Selenium increases 5-deoxy prostaglandin J2A production, which is shown in the legend. It is known for its role as a peroxisome proliferator-activated receptor (PPAR-γ). Research has shown that its activity can reduce cholesterol synthesis by decreasing the sterol regulatory element-binding protein-2 (SREBP-2) concentration59,60.

In addition, a low selenium level reduces the expression of HMG-COA reductase (an enzyme necessary for cholesterol synthesis), which subsequently leads to a rise in the concentration of lipids that breakdown in the bloodstream.

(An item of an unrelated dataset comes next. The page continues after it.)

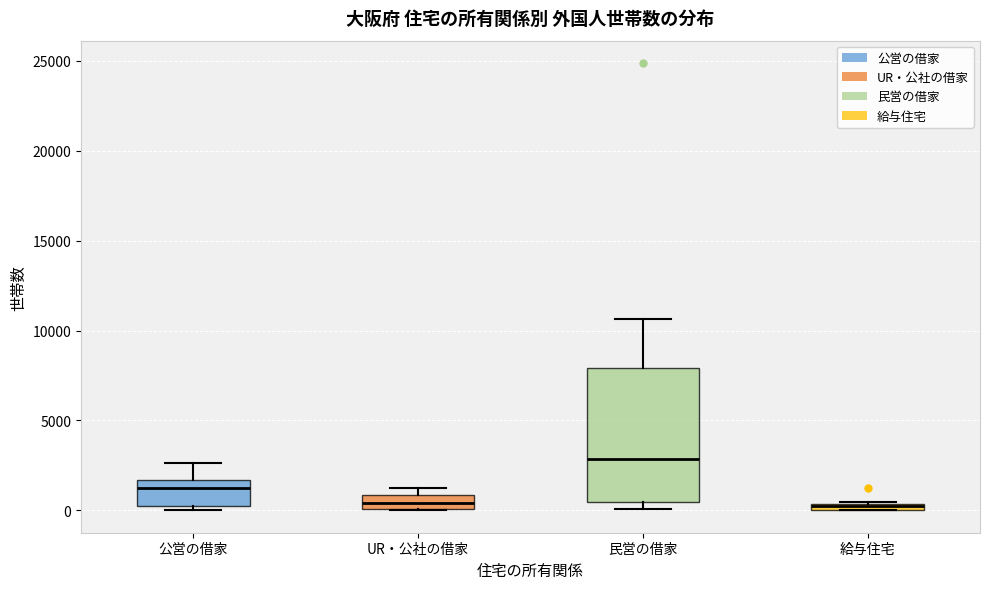

Which box's median line is the highest?

民営の借家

Additionally, studies have shown a positive correlation between selenium levels in erythrocytes and cardiovascular risk parameters61,62,63.

In addition, it is assumed that there is a direct correlation between dietary calcium intake and lipid profile improvement64. The beneficial effects of calcium on ameliorating serum lipids and lipoprotein concentrations can be justified through various mechanisms, including reducing the absorption of fatty acids and increasing their excretion through feces (by forming insoluble calcium-fatty soaps in the gut, the ability to bond with bile acids, and boosting the conversion of cholesterol into bile acids, which leads to increased cholesterol excretion)65,66. Moreover, intracellular calcium promotion in hepatocytes could stimulate microsomal triacylglycerol transfer protein, which is involved in VLDL synthesis and excretion from hepatocytes64. If dietary calcium intake is limited, calcitrophic hormones increase calcium intake from adipocyte cells, which ultimately leads to a decrease in calcium in adipocytes and a subsequent increase in lipolysis67.

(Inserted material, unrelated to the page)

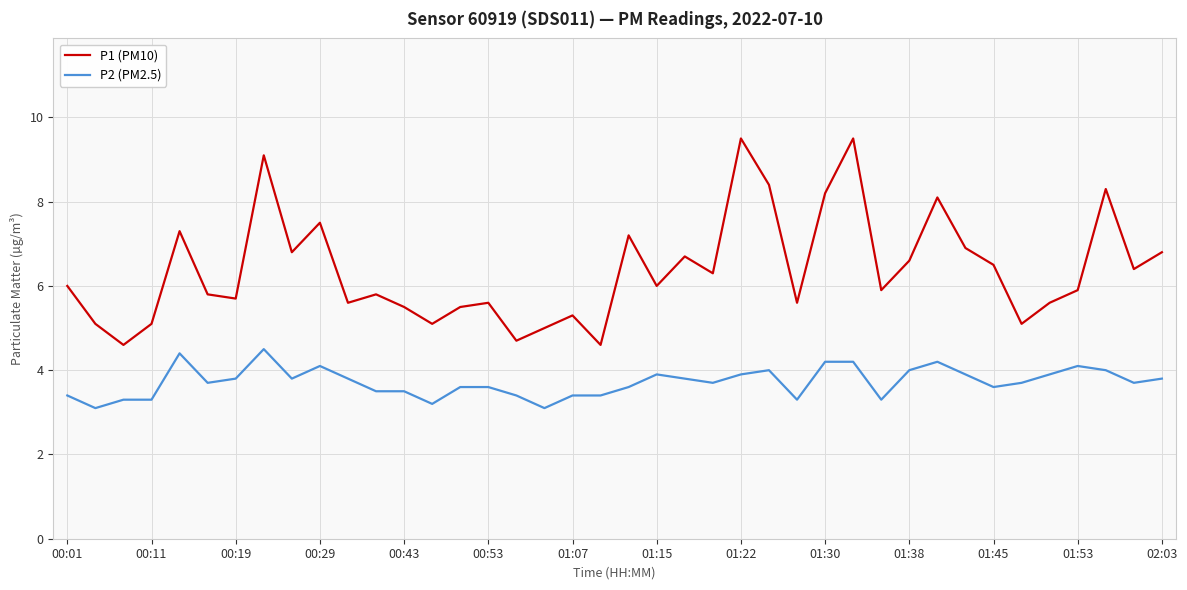

List the series in order of their overall mean, highest first.

P1 (PM10), P2 (PM2.5)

According to recent studies, dairy products are rich sources of calcium and other nutrients, including proteins and fatty acids, and there seems to be an inverse relationship between dairy product consumption and the investigated indicators (dyslipidemia and atherogenic risk)68. Dairy products contain whey proteins (including whey and casein), which are regarded as crucial factors for improving lipid profiles and reducing CVD risk (through reducing postprandial triglycerides)69. Although these products are rich in saturated fatty acids, monounsaturated fatty acids (such as oleic acid) constitute approximately 25% of the fat content in these products and may improve lipid profiles through insulin resistance and limitation pathways70. Moreover, the high mineral content in dairy products (calcium, potassium and magnesium) is related to their effectiveness in improving lipid profiles and reducing atherogenic risk71,72.

Strengths and limitations

This study has several noteworthy strengths. First, the sample size was large, providing greater statistical power to detect associations. Second, confounding factors were adjusted for in the analysis, which enhances the validity of the findings. Moreover, this study is the first to investigate the relationship between nontraditional lipid profiles and diet, providing novel insights into the potential impact of dietary habits on lipid metabolism. Despite its strengths, there are some limitations. First, the causal relationships cannot be inferred because of the cross-sectional design of the current study, which means more prospective studies are needed to establish the results conclusively. Second, dietary intake was assessed by food-frequency questionnaire (FFQ), hence we could not deny recall bias and misclassification of study participants. Additionally, owing to the questionnaire setting, only 31 out of 45 parameters were extracted from FFQ. However, a previous study found that there would be no drop-off in the predictive ability of the DII if only 28 parameters were used in predictive ability73. As a result, conducting further well-designed longitudinal studies while tackling these limitations is highly recommended.

In summary, the study findings showed that adherence to a diet with a high inflammatory score increases the atherogenic indices.